— WHAT THIS TASK INVOLVES —
Return every line of the material below word for word, omitting the pictures.

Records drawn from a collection
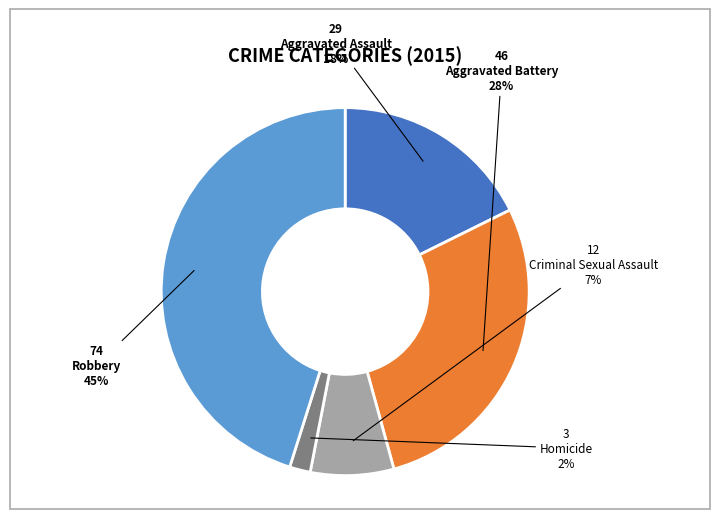

Rank the categories by value from lowest to highest.

Homicide, Criminal Sexual Assault, Aggravated Assault, Aggravated Battery, Robbery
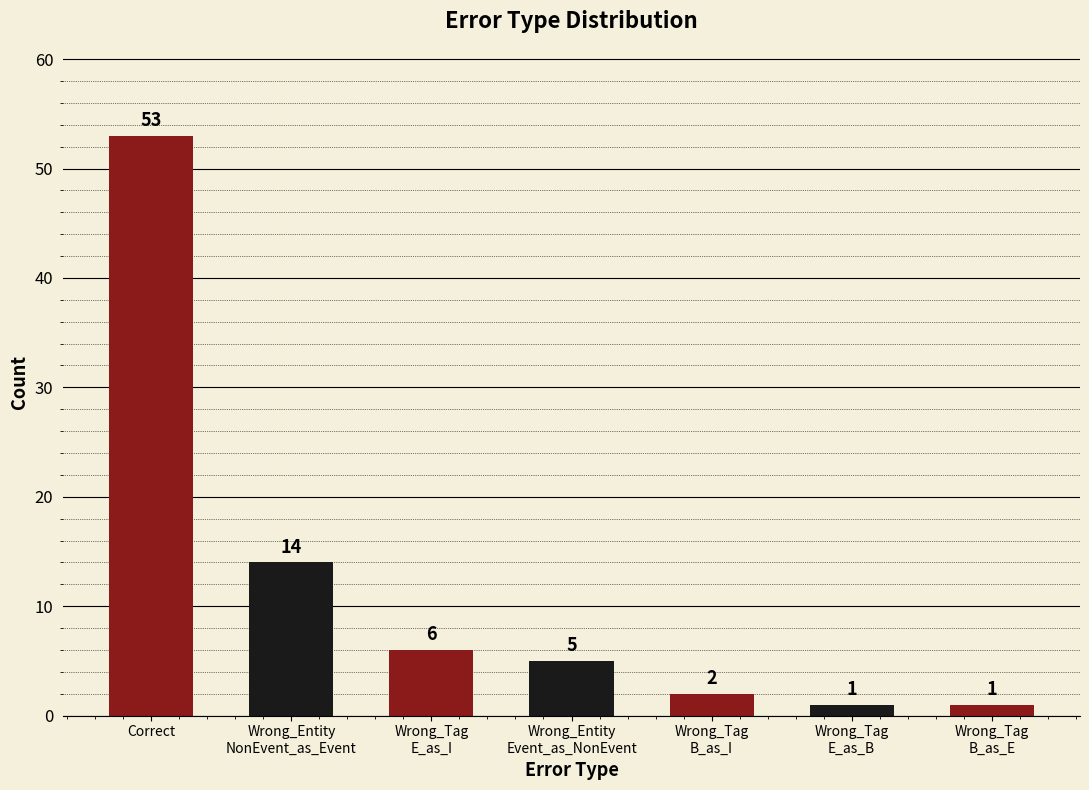

Is it true that the value at Correct is 53?

True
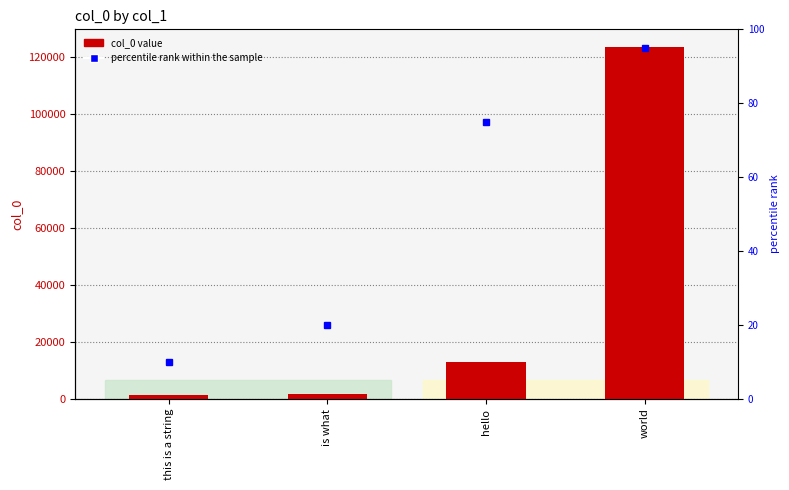

Reading left to right, list all the values displayed in this chart.

col_0: this is a string=1234	is what=1523	hello=12837	world=123532
percentile rank within the sample: this is a string=10	is what=20	hello=75	world=95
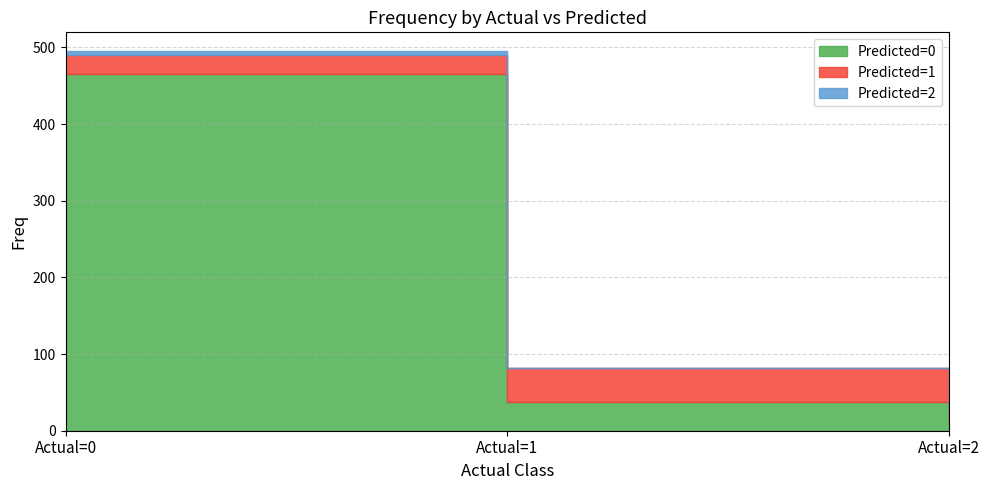

How many lines are shown in the chart?

3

— SOLUTION TO THIS PROBLEM —
Rank the categories by value from lowest to highest.

Homicide, Criminal Sexual Assault, Aggravated Assault, Aggravated Battery, Robbery

Is it true that the value at Correct is 53?

True

Reading left to right, list all the values displayed in this chart.

col_0: this is a string=1234	is what=1523	hello=12837	world=123532
percentile rank within the sample: this is a string=10	is what=20	hello=75	world=95

How many lines are shown in the chart?

3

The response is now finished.